Can I add cross-border features incrementally without overhauling my test data?+

Partially. Some cross-border features (basic FBAR threshold checking, simple foreign-dividend FTC handling) can be added incrementally with targeted test cases. Others (PFIC tracking, residency-day-counting, multi-currency consistency) require schema changes that benefit from full cross-border test data from the start. The pragmatic path is to identify which specific cross-border feature is being added and request the corresponding subset of test data — most cross-border test corpora are organized to support this.

Is cross-border test data more expensive than domestic-only?+

Usually yes, modestly. The reason is calibration: the cross-border test data has to be calibrated against per-country tax-treaty rates, per-country withholding conventions, per-country fund domicile patterns. Domestic-only data has one country's calibration; cross-border has 20+ for the major treaty partners. The price differential at WealthSynth and at most cross-border-aware vendors is in the 30-100% premium range over domestic-only equivalents.

Does cross-border test data work for non-US-base-currency platforms (e.g. UK-based platforms)?+

Yes, with the same basic structure but with different sourcing. A UK-base-currency platform needs UK-domestic + cross-border test data; the cross-border layer covers the inverse direction (US-source income to UK-resident customer, etc.) plus the same multi-country complications. The WealthSynth cross-border bundles are USD-base-currency by default but support non-USD base currency on request; the underlying calibration generalizes.

How do I tell whether my platform has hidden cross-border customers?+

Three signals: (1) any account onboarded with a non-US tax-residency declaration; (2) any 1099-DIV with foreign tax withheld in the customer's recent tax history; (3) any aggregator-linked account at a non-US institution. A simple production query against any of these will surface the cross-border customer-count; most platforms find numbers higher than they expected. The follow-up question is whether those customers are being served correctly, which usually leads to the test-data conversation.

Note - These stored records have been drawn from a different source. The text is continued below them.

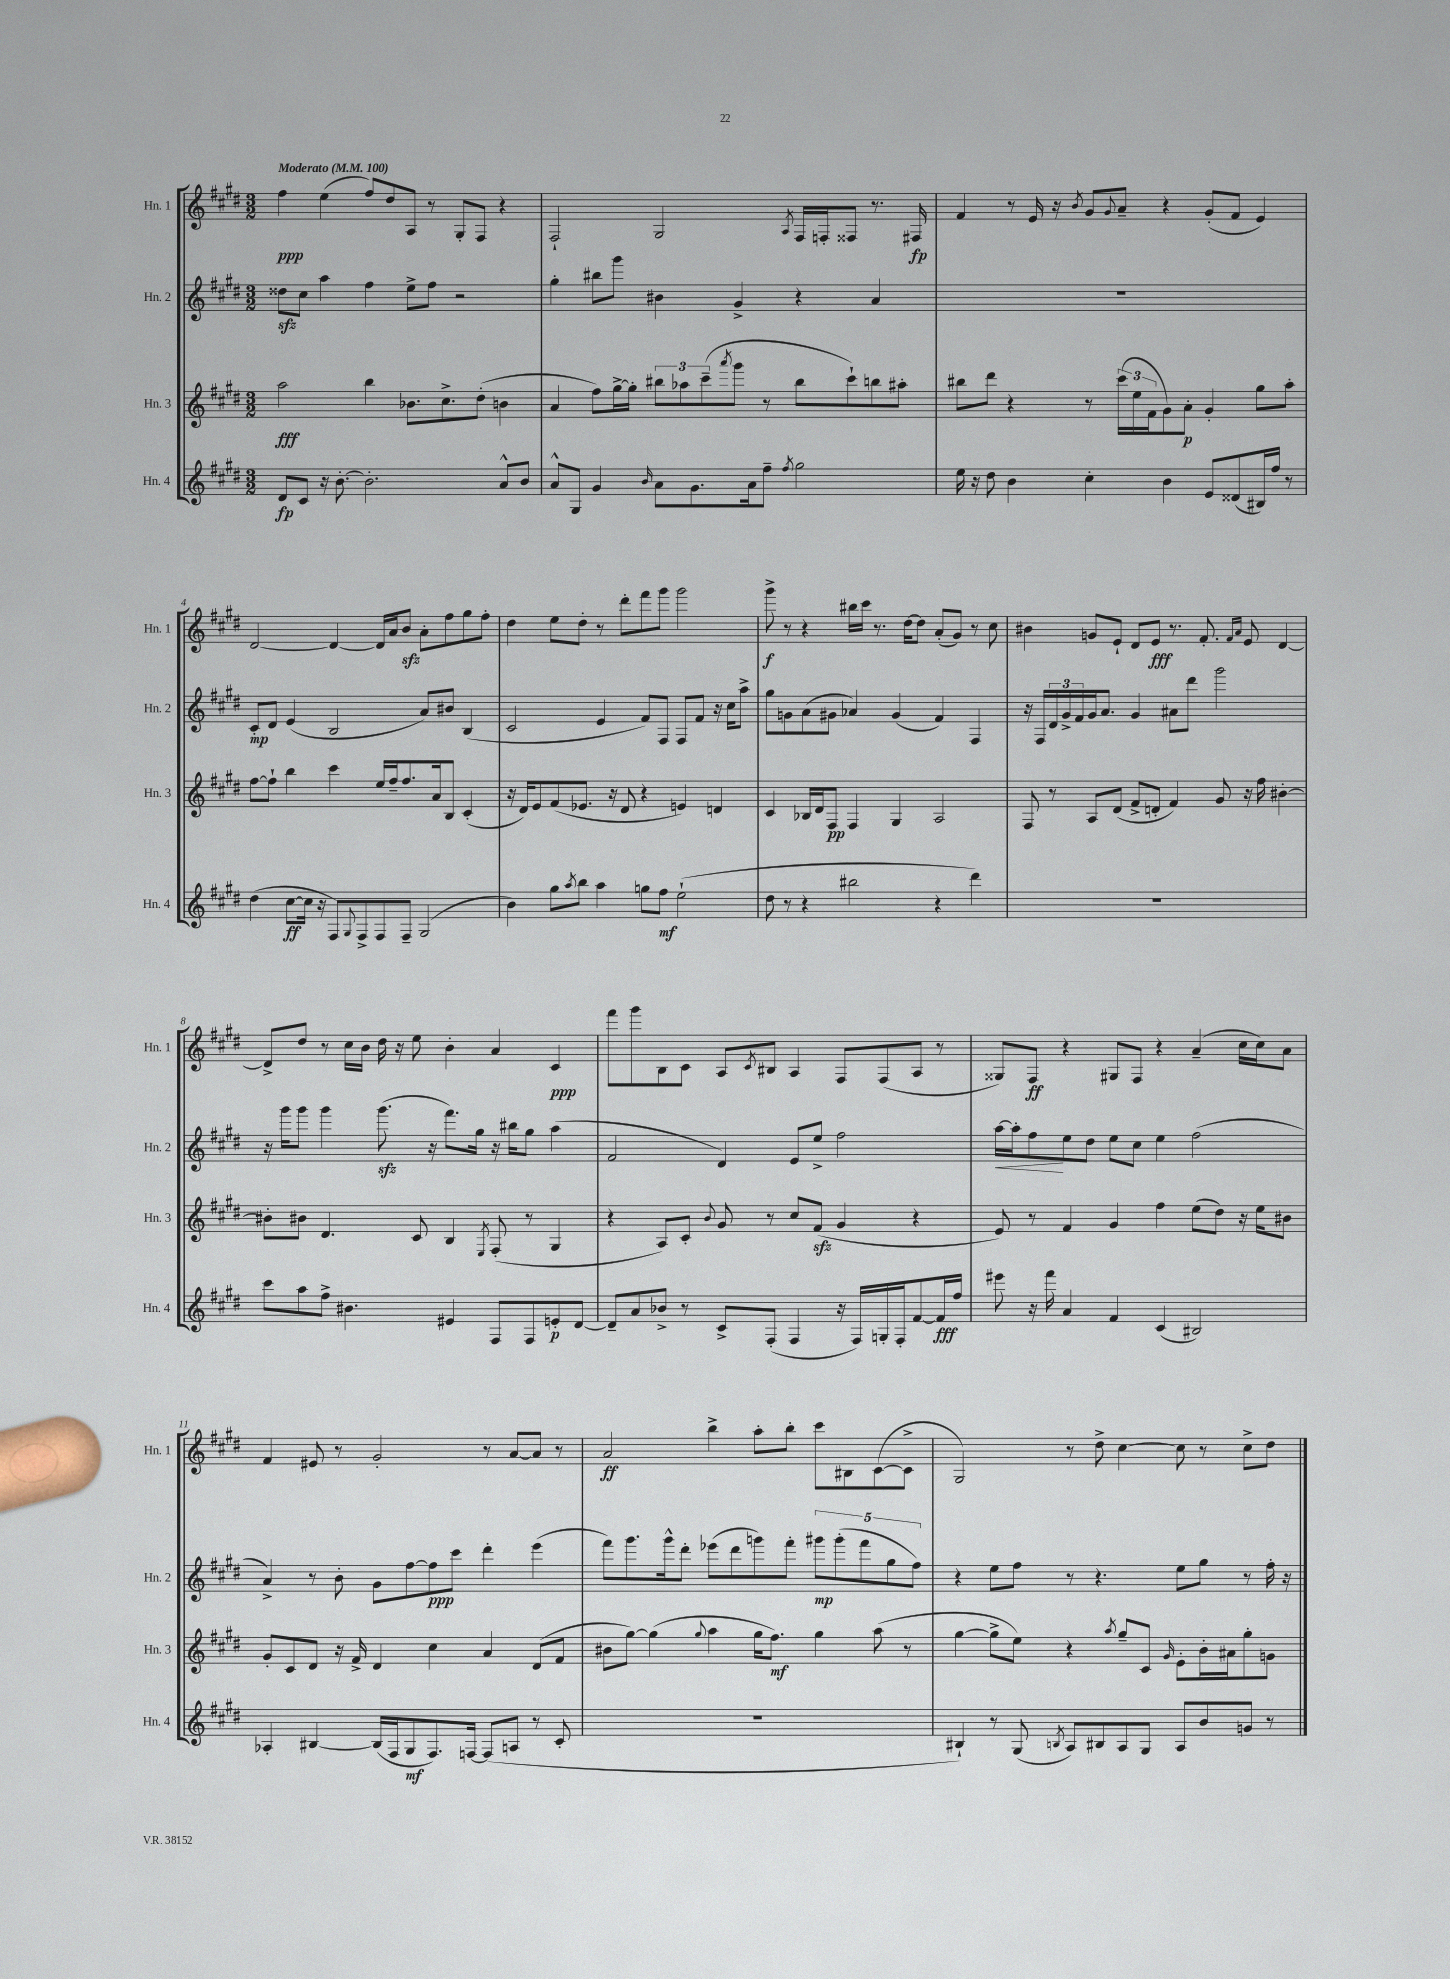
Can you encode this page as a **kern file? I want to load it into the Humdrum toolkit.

**kern	**dynam	**kern	**dynam	**kern	**dynam	**kern	**dynam
*part4	*part4	*part3	*part3	*part2	*part2	*part1	*part1
*staff4	*staff4	*staff3	*staff3	*staff2	*staff2	*staff1	*staff1
*I"Hn. 4	*	*I"Hn. 3	*	*I"Hn. 2	*	*I"Hn. 1	*
*I'Hn. 4	*	*I'Hn. 3	*	*I'Hn. 2	*	*I'Hn. 1	*
*clefG2	*	*clefG2	*	*clefG2	*	*clefG2	*
*k[f#c#g#d#]	*	*k[f#c#g#d#]	*	*k[f#c#g#d#]	*	*k[f#c#g#d#]	*
*M3/2	*	*M3/2	*	*M3/2	*	*M3/2	*
*MM100	*	*MM100	*	*MM100	*	*MM100	*
=1	=1	=1	=1	=1	=1	=1	=1
!	!	!	!	!	!	!LO:TX:a:B:t=Moderato	!
8d#/L	fp	2aa\	fff	8dd##Xzz\L	.	4ff#\	ppp
8c#/J	.	.	.	8cc#\J	.	.	.
16r	.	.	.	4aa\	.	(4ee\	.
[8.b'\	.	.	.	.	.	.	.
2.b'\]	.	4bb\	.	4ff#\	.	8ff#/L)	.
.	.	.	.	.	.	8dd#/	.
.	.	8.b-X\L	.	8ee^\L	.	8A/J	.
.	.	.	.	8ff#\J	.	8r	.
.	.	8.cc#^\	.	.	.	.	.
.	.	.	.	2r	.	8G#'/L	.
.	.	(8dd#'\J	.	.	.	8F#/J	.
8a^^/L	.	4bn\	.	.	.	4r	.
8b/J	.	.	.	.	.	.	.
=2	=2	=2	=2	=2	=2	=2	=2
8a^^/L	.	4a/	.	4gg#'\	.	2F#`/	.
8G#/J	.	.	.	.	.	.	.
4g#/	.	8ff#\L)	.	8bb#X\L	.	.	.
.	.	[16gg#^\L	.	8ggg#\J	.	.	.
.	.	16gg#'\JJ]	.	.	.	.	.
16qqb/	.	.	.	.	.	.	.
8a\L	.	12bb#X\L	.	4b#X\	.	2G#/	.
.	.	12aa-X\	.	.	.	.	.
8.g#\	.	.	.	.	.	.	.
.	.	(12ccc#~\	.	.	.	.	.
.	.	8qaaa/	.	.	.	.	.
.	.	8ggg#\J	.	4g#^/	.	.	.
16a\k	.	.	.	.	.	.	.
8ff#~\J	.	8r	.	.	.	.	.
8qff#/	.	.	.	.	.	8qA/	.
2gg#\	.	8bb#\L	.	4r	.	16F#/LL	.
.	.	.	.	.	.	16Fn'/J	.
.	.	8ccc#`\)	.	.	.	8F##X/J	.
.	.	8bbn\	.	4a/	.	8.r	.
.	.	8aa#X'\J	.	.	.	.	.
.	.	.	.	.	.	16F#X/	fp
=3	=3	=3	=3	=3	=3	=3	=3
16ee\	.	8bb#X\L	.	1.r	.	4f#/	.
16r	.	.	.	.	.	.	.
8dd#\	.	8ddd#\J	.	.	.	.	.
4b\	.	4r	.	.	.	8r	.
.	.	.	.	.	.	16e/	.
.	.	.	.	.	.	16r	.
.	.	.	.	.	.	8qb/	.
4cc#'\	.	8r	.	.	.	8g#/L	.
.	.	.	.	.	.	8qqg#/	.
.	.	(24ccc#\LL	.	.	.	8a~/J	.
.	.	24ee\	.	.	.	.	.
.	.	24f#\J	.	.	.	.	.
4b\	.	8g#\)	.	.	.	4r	.
.	.	8a'\J	p	.	.	.	.
8e/L	.	4g#'/	.	.	.	(8g#'/L	.
(8d##X/	.	.	.	.	.	8f#/J	.
16B#X/L)	.	8gg#\L	.	.	.	4e/)	.
16ff#/JJ	.	.	.	.	.	.	.
8r	.	8aa'\J	.	.	.	.	.
!!LO:LB:g=z
=4	=4	=4	=4	=4	=4	=4	=4
(4dd#\	.	[8ff#\L	.	8c#'/L	mp	[2d#/	.
.	.	8ff#`\J]	.	8d#/J	.	.	.
[8cc#\L	ff	4bb\	.	(4e/	.	.	.
16cc#\Jk]	.	.	.	.	.	.	.
16r	.	.	.	.	.	.	.
8F#/L)	.	4ccc#\	.	2B/	.	4d#/_	.
8qqG#/	.	.	.	.	.	.	.
8F#^/	.	.	.	.	.	.	.
8F#/	.	16ee/LL	.	.	.	16d#/LL]	.
.	.	16ff#~/J	.	.	.	16a/J	.
8F#~/J	.	8.ff#/	.	.	.	8bzz/J	.
(2G#/	.	.	.	8a/L)	.	8a'\L	.
.	.	16a/k	.	.	.	.	.
.	.	8B/J	.	8b#X/J	.	8ff#\	.
.	.	(4c#'/	.	(4B/	.	8gg#\	.
.	.	.	.	.	.	8ff#'\J	.
=5	=5	=5	=5	=5	=5	=5	=5
4b\)	.	16r	.	2c#/	.	4dd#\	.
.	.	16d#/KL)	.	.	.	.	.
.	.	8e/	.	.	.	.	.
8gg#\L	.	(8f#/	.	.	.	8ee\L	.
8qaa/	.	.	.	.	.	.	.
8bb\J	.	8.e-X/J	.	.	.	8dd#'\J	.
4aa\	.	.	.	4e/	.	8r	.
.	.	16r	.	.	.	.	.
.	.	8d#/	.	.	.	8ddd#'\L	.
8ggn\L	.	4r	.	8f#/L)	.	8fff#\	.
8ff#\J	mf	.	.	8F#/J	.	8ggg#\J	.
(2ee`\	.	4en/)	.	8F#/L	.	2ggg#\	.
.	.	.	.	8f#/J	.	.	.
.	.	4dn/	.	16r	.	.	.
.	.	.	.	16cc#\KL	.	.	.
.	.	.	.	8aa^\J	.	.	.
=6	=6	=6	=6	=6	=6	=6	=6
8dd#\	.	4c#/	.	8gg#\L	.	8ggg#^\	f
8r	.	.	.	8gn\	.	8r	.
4r	.	16B-X/LL	.	(8a\	.	4r	.
.	.	16d#/J	.	.	.	.	.
.	.	8F#/J	pp	8g#X\J	.	.	.
2bb#X\	.	4F#/	.	4a-X/)	.	16bb#X\LL	.
.	.	.	.	.	.	16ccc#\JJ	.
.	.	.	.	.	.	8.r	.
.	.	4G#/	.	(4g#/	.	.	.
.	.	.	.	.	.	[16dd#\KL	.
.	.	.	.	.	.	8dd#\J]	.
4r	.	2A/	.	4f#/)	.	(8a'/L	.
.	.	.	.	.	.	8g#/J)	.
4ddd#\)	.	.	.	4F#/	.	8r	.
.	.	.	.	.	.	8cc#\	.
=7	=7	=7	=7	=7	=7	=7	=7
1.r	.	8F#/	.	16r	.	4b#X\	.
.	.	.	.	16F#/LL	.	.	.
.	.	8r	.	24d#/	.	.	.
.	.	.	.	24g#^/	.	.	.
.	.	.	.	24f#/	.	.	.
.	.	8A/L	.	16g#/J	.	8gn/L	.
.	.	.	.	8.a/J	.	.	.
.	.	(8d#/J	.	.	.	8e`/J	.
.	.	8f#^/L	.	4g#/	.	8d#/L	.
.	.	8dn'/J	.	.	.	8e/J	fff
.	.	4f#/)	.	8a#X\L	.	8.r	.
.	.	.	.	8ddd#\J	.	.	.
.	.	.	.	.	.	8.f#'/	.
.	.	8g#/	.	2ggg#\	.	.	.
.	.	.	.	.	.	16qqf#/LL	.
.	.	.	.	.	.	16qqa/JJ	.
.	.	16r	.	.	.	8e/	.
.	.	16ff#\	.	.	.	.	.
.	.	[4b#X'\	.	.	.	[4d#/	.
!!LO:LB:g=z
=8	=8	=8	=8	=8	=8	=8	=8
8ccc#\L	.	8b#X'\L]	.	16r	.	8d#^/L]	.
.	.	.	.	16ggg#\KL	.	.	.
8aa\	.	8b#X\J	.	8ggg#\J	.	8dd#/J	.
8ff#^\J	.	4.d#/	.	4ggg#\	.	8r	.
4.b#X\	.	.	.	.	.	16cc#\LL	.
.	.	.	.	.	.	16b\JJ	.
.	.	.	.	(8.ggg#zz\	.	16dd#\	.
.	.	.	.	.	.	16r	.
.	.	8c#/	.	.	.	8ee\	.
.	.	.	.	16r	.	.	.
4e#X/	.	4B/	.	8.fff#\L)	.	4b'\	.
.	.	.	.	16gg#\Jk	.	.	.
.	.	8qE/	.	.	.	.	.
8F#/L	.	(8F#'/	.	16r	.	4a/	.
.	.	.	.	16bb#X\KL	.	.	.
8F#/	.	8r	.	8gg#\J	.	.	.
8en'/	p	4G#/	.	(4aa\	.	4c#/	ppp
[8d#/J	.	.	.	.	.	.	.
=9	=9	=9	=9	=9	=9	=9	=9
8d#~/L]	.	4r	.	2f#/	.	8fff#\L	.
8a/	.	.	.	.	.	8ggg#\	.
8b-X^/J	.	8A/L)	.	.	.	8B\	.
8r	.	8c#'/J	.	.	.	8c#\J	.
.	.	8qqb/	.	.	.	.	.
8c#^/L	.	8g#/	.	4d#/)	.	8A/L	.
.	.	.	.	.	.	8qc#/	.
(8F#'/J	.	8r	.	.	.	8B#X/J	.
4F#/	.	8cc#/L	.	8e/L	.	4A/	.
.	.	(8f#zz/J	.	8ee^/J	.	.	.
16r	.	4g#/	.	2ff#\	.	8F#/L	.
16F#/LL)	.	.	.	.	.	.	.
16Gn'/	.	.	.	.	.	(8F#/	.
16F#'/J	.	.	.	.	.	.	.
[8f#/	.	4r	.	.	.	8A/J	.
16f#/L]	fff	.	.	.	.	8r	.
16ff#/JJ	.	.	.	.	.	.	.
=10	=10	=10	=10	=10	=10	=10	=10
!	!	!	!	!	!LO:HP:b	!	!
8eee#X\	.	8e/)	.	[16aa\LL	<	8G##X/L)	.
.	.	.	.	16aa'\J]	.	.	.
16r	.	8r	.	8ff#\	.	8F#/J	ff
16fff#\	.	.	.	.	.	.	.
4a/	.	4f#/	.	8ee\	[	4r	.
.	.	.	.	8dd#\J	.	.	.
4f#/	.	4g#/	.	8ee\L	.	8G#X/L	.
.	.	.	.	8cc#\J	.	8F#/J	.
(4c#/	.	4ff#\	.	4ee\	.	4r	.
2B#X/)	.	(8ee\L	.	(2ff#\	.	(4a~/	.
.	.	8dd#\J)	.	.	.	.	.
.	.	16r	.	.	.	16cc#\LL	.
.	.	16ee\KL	.	.	.	16cc#\J)	.
.	.	8b#X\J	.	.	.	8a\J	.
!!LO:LB:g=z
=11	=11	=11	=11	=11	=11	=11	=11
4A-X'/	.	8g#'/L	.	4a^/)	.	4f#/	.
.	.	8c#/	.	.	.	.	.
[4B#X/	.	8d#/J	.	8r	.	8e#X/	.
.	.	16r	.	8b'\	.	8r	.
.	.	16f#^/	.	.	.	.	.
(16B#/LL]	.	4d#/	.	8g#\L	.	2g#'/	.
16F#/J	.	.	.	.	.	.	.
8G#/	mf	.	.	[8ff#\	.	.	.
8.F#/)	.	4cc#\	.	8ff#\]	ppp	.	.
.	.	.	.	8ccc#\J	.	.	.
[16Fn/Jk	.	.	.	.	.	.	.
(8F/L]	.	4a/	.	4ddd#'\	.	8r	.
8An/J	.	.	.	.	.	[8a/L	.
8r	.	(8d#/L	.	(4eee\	.	8a/J]	.
8c#'/	.	8f#/J	.	.	.	8r	.
=12	=12	=12	=12	=12	=12	=12	=12
1.r	.	8b#X\L	.	8fff#\L)	.	2a/	ff
.	.	[8gg#\J)	.	8.ggg#\	.	.	.
.	.	(4gg#\]	.	.	.	.	.
.	.	.	.	16ggg#^^\k	.	.	.
.	.	.	.	8ddd#'\J	.	.	.
.	.	8qqgg#/	.	.	.	.	.
.	.	4aa\	.	(8eee-X\L	.	4bb^\	.
.	.	.	.	8ddd#\	.	.	.
.	.	16gg#\KL	.	8gggn\)	.	8aa'\L	.
.	.	8.ff#\J)	mf	.	.	.	.
.	.	.	.	8fff#'\J	.	8bb'\J	.
.	.	4gg#\	.	10ggg#X\L	mp	8ccc#\L	.
.	.	.	.	(10ggg#'\	.	.	.
.	.	.	.	.	.	8B#X\	.
.	.	.	.	10fff#\	.	.	.
.	.	(8aa\	.	.	.	([8c#\	.
.	.	.	.	10gg#\	.	.	.
.	.	8r	.	.	.	8c#^\J]	.
.	.	.	.	10ff#\J)	.	.	.
=13	=13	=13	=13	=13	=13	=13	=13
4B#X`/)	.	[4gg#\	.	4r	.	2G#/)	.
8r	.	8gg#^\L]	.	8ee\L	.	.	.
(8G#/	.	8ee\J)	.	8ff#\J	.	.	.
8qBn/	.	.	.	.	.	.	.
8A/L)	.	4r	.	8r	.	8r	.
8B#X/	.	.	.	4.r	.	8dd#^\	.
.	.	8qaa/	.	.	.	.	.
8A/	.	8gg#~/L	.	.	.	[4cc#\	.
8G#/J	.	8c#/J	.	.	.	.	.
.	.	16qqg#/	.	.	.	.	.
8A/L	.	8e'\L	.	8ee\L	.	8cc#\]	.
8b/	.	16b'\L	.	8gg#\J	.	8r	.
.	.	16a#X\J	.	.	.	.	.
8gn/J	.	8gg#'\	.	8r	.	8cc#^\L	.
8r	.	8gn\J	.	16ff#'\	.	8dd#\J	.
.	.	.	.	16r	.	.	.
==	==	==	==	==	==	==	==
*-	*-	*-	*-	*-	*-	*-	*-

What about Canada, UK, Australia — close-allied countries with similar systems?+

Each has its own test-data requirements. UK has different ISA/SIPP retirement-account structures, different equity-comp tax treatment, different FX handling. Canada has TFSA/RRSP, different mutual-fund tax treatment, and is the largest single source of PFIC holdings for US holders. Australia has SMSF (self-managed super fund) and different employee-share-scheme rules. 'Close-allied' doesn't mean 'same'; cross-border test data has to be country-specific even for the major treaty partners.